KUTIPAN DOKUMEN.
■ ■ ■ ■
8. Otentik. Ciri puisi yang baik adalah memiliki  pembaharuan, individual dan orisinil. Tidak bisa diingkari bahwa kita –kata Sutardji Calzoum Bachri- menulis di atas tulisan orang lain, atau dalam istilah strukturalis adalah intertekstualitas (keterpengaruhan yang panjang). Kita tidak bisa melepaskan diri dari sejarah sastra dan para pendahulu kita, tetapi sebagai penyair kita dituntut untuk terus mencari dan menemukan hal-hal baru. Kalau pun belum bisa dalam prosesnya, setidaknya kita mampu merubah keterpengaruhan itu menjadi bahasa kita  sendiri dan orisinil. Jangan sekali-kali menjiplak, sebab itu sebuah kejahatan intelektual dan sama dengan bunuh diri pagi-pagi.
■ ■ ■ ■
DATA HASIL EKSTRAKSI.

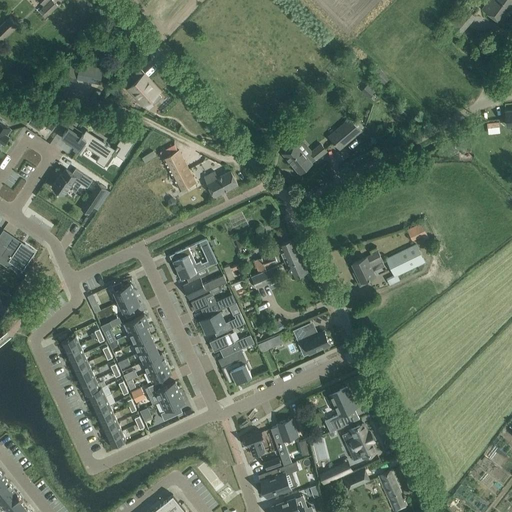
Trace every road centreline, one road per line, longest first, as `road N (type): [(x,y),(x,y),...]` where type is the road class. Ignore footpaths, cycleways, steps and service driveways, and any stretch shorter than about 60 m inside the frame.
road 1 (residential): [(70,280),(75,301),(33,341),(91,468),(218,414)]
road 2 (unclassified): [(291,199),(106,0)]
road 3 (residential): [(218,414),(139,248),(70,280)]
road 4 (track): [(243,156),(210,152),(116,107),(0,87)]
road 5 (unclassified): [(291,199),(480,104),(511,96)]
road 6 (unclassified): [(432,511),(358,354)]
road 7 (unclassified): [(358,354),(289,212),(291,199)]
road 8 (residential): [(218,414),(358,354)]
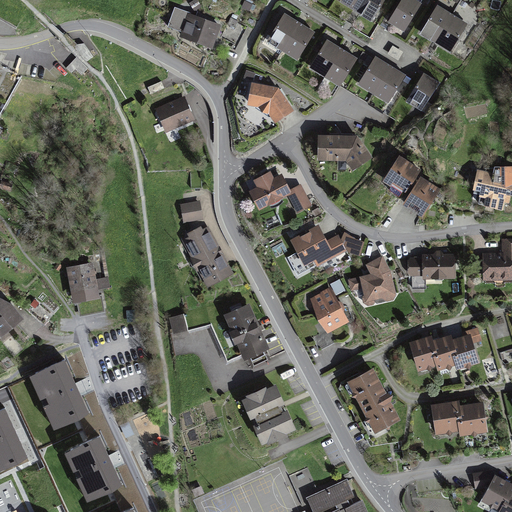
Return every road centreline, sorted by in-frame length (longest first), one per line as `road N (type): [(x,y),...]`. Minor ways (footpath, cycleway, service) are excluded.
road 1 (residential): [(379,496),(225,217),(218,103),(173,62),(92,26),(0,40)]
road 2 (trunk): [(511,81),(255,511)]
road 3 (residential): [(152,511),(74,318)]
road 4 (residential): [(379,496),(398,478),(511,459)]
■ ■ ■ ■
TUGAS YANG DIKERJAKAN.
#1 Berdasarkan kutipan tentang puisi otentik, jelaskan mengapa penyair tidak boleh menjiplak.
#2 Salin persis bagian kutipan tentang puisi otentik, mulai dari "8. Otentik. Ciri" sampai dengan "bunuh diri pagi-pagi.".
#3 Sebutkan semua ciri puisi yang baik menurut kutipan tentang puisi otentik.

PEMBAHASAN SOAL.
#1 Menjiplak dilarang karena perbuatan itu merupakan kejahatan intelektual. Selain itu, menjiplak sama dengan bunuh diri pagi-pagi.

#2
8. Otentik. Ciri puisi yang baik adalah memiliki  pembaharuan, individual dan orisinil. Tidak bisa diingkari bahwa kita –kata Sutardji Calzoum Bachri- menulis di atas tulisan orang lain, atau dalam istilah strukturalis adalah intertekstualitas (keterpengaruhan yang panjang). Kita tidak bisa melepaskan diri dari sejarah sastra dan para pendahulu kita, tetapi sebagai penyair kita dituntut untuk terus mencari dan menemukan hal-hal baru. Kalau pun belum bisa dalam prosesnya, setidaknya kita mampu merubah keterpengaruhan itu menjadi bahasa kita  sendiri dan orisinil. Jangan sekali-kali menjiplak, sebab itu sebuah kejahatan intelektual dan sama dengan bunuh diri pagi-pagi.

#3 pembaharuan, individual, orisinil